第5部分

 そう啖呵を切ったアイシスが冷静さを取り戻し、頬を少し赤く染めて椅子に再び座るとそれを待っていたかの様にタチバナが答える。


「承知致しました。ですが私が旦那様に伝えに行ってしまってはお嬢様が危険です。人を遣って伝える事にしましょう」


 その意外な申し出にアイシスはタチバナを抱き締めたい位であったが、元のアイシスを演じなければならない都合上そうはいかなかった。だからといって自身の気持ちを常に偽っていては折角新たな生を手に入れた意味は無い。如何に自身の気持ちをアイシスらしく表現するか、それを考れば此処で会話を途切れさせる訳にはいかなかった。


「あら、それではお父様の命令に背く事になるんじゃなくて? 命令違反を犯した使用人を許すハシュヴァルド家なのかしら?」


 共に行動する仲間が出来るという事は右も左も分からない世界に来たばかりのアイシスにとっては心底有難い事ではあったが、その為に他人の立場が危うくなるというのは彼女の本意ではない。一見嫌味に聞こえるこの言葉もタチバナの身を心から案じた物である。

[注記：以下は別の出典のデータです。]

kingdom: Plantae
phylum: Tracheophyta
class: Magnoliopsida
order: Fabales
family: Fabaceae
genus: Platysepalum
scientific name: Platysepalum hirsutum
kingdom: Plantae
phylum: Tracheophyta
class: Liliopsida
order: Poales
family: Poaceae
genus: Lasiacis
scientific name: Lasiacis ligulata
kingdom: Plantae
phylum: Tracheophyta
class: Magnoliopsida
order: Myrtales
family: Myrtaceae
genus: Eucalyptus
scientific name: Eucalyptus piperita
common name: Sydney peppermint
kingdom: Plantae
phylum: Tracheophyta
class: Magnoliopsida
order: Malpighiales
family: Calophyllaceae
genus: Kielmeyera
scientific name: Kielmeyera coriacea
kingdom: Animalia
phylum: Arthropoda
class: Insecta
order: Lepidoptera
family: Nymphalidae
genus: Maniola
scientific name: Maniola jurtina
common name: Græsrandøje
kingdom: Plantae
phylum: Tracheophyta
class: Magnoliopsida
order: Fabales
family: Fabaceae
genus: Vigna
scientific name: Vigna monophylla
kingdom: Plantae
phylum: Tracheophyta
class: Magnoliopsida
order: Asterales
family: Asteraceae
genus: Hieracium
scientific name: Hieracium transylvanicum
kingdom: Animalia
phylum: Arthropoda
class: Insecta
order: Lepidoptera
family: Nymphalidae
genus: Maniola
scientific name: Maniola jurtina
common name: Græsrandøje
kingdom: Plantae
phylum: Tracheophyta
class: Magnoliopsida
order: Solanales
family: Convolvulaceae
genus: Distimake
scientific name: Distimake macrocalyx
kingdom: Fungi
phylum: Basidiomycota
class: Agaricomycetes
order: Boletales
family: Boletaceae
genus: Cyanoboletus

「いえ、ご命令はお嬢様を安全に屋敷までお連れしろというもの。その為にはお嬢様にご自身の意思で協力して頂く必要がございますので。それまでの間はお嬢様のお近くでお守りさせて頂く事こそがご命令の遂行に必要な事だと存じ上げます」


「貴方、男前ね」


 タチバナの言葉を聞いたアイシスが思わず心の中で思った事をそのまま口走ってしまう。少々無理のある言い訳をしてまで自身の為に実質的な命令違反をしてくれる目の前の女性に対する誉め言葉を。しかしその直後には言葉の選択を誤ったのではないかと後悔していた。改めて確認するまでもなくタチバナは女性であるからだ。


「……それはお褒め頂けているという事で宜しいのでしょうか」


 少々の沈黙を経てタチバナが相変わらず無表情で発言する。このように尋ねている時点で言葉の選択を誤ったのは確かではあるのだが、既にアイシスには押し通す事しか出来なかった。


「……当然じゃない」


「……そうでしたか。ありがとうございます」


 ややぎこちない一連のやり取りにアイシスは微かな違和感を覚えたが、現時点ではそれが何を意味するかは分からなかった。ともあれこれにて少なくとも孤独な生活を送る事も見知らぬ家族と過ごす事も無くなったアイシスはほっと一つ息を吐く。


 そうして不安が解消された事で心に少し余裕が出来たアイシスはこれからの事について考えようとするが、その前にある事が気になって来る。この一見すると職務に忠実そうなメイドが主の命令に背いてまで自身、というより元のアイシスに協力する理由だ。


 最初に考えたのはタチバナがアイシスに個人的に何らかの感情を持っているのではという事だった。少なくとも歳が離れた主よりは歳も近い同性のアイシスに共感を持ちやすいのは確かだろうが、断片的な情報からの推測とはいえ元のアイシスはあまり人に好かれる性格では無かった様に思える。そうなると別の理由があると思えた。そしてふとアイシスに一つの考えが浮かぶ。


「貴方、もしかしてこれで自分も面倒な職務から解放される、みたいな事を考えているのではないかしら」


 自身が得たタチバナの第一印象からは考えられない様な理由だが、アイシスにはそれを確かめずには居られなかった。


「……いえ、決してその様な事はございません」


 相変わらず無表情で淡々と答えるタチバナであったが、その僅かな間をアイシスは見逃さなかった。そして先程の違和感の答えも手にしたとアイシスは感じた。確かにこのタチバナというメイドは表情も変えないし口調も常に淡々としているが、その実内面は実に人間らしいというべきか普通に一人の少女であるのだと。そう思うとアイシスはこのタチバナに一気に親しみを抱くのだった。


「……どうかされましたか、お嬢様」


 相変わらずの無表情ではあるがタチバナがアイシスの何かを案じる様な言葉を掛ける。アイシスには何の事だか分からなかったが、自身がにやけている事に直ぐに気付く。やや年上であるが、同世代の少女とこうして話す事自体がアイシスにとってはとても新鮮な体験でありとても楽しい事であった。そして目の前の少女の態度と内面のギャップがとても愛おしく思えた故の表情の緩みであった。


「何でもないわ、気にしないで」


 そうアイシスらしく答えたつもりの少女であったが、その表情は未だ笑顔のままである。そんなアイシスを見つめるタチバナは無表情のままでありアイシスにはその内面を察する事は出来なかったが、これから一緒に過ごしてもっと仲良くなる事が出来たら分かるようになれるかなという期待を胸に秘めるのだった。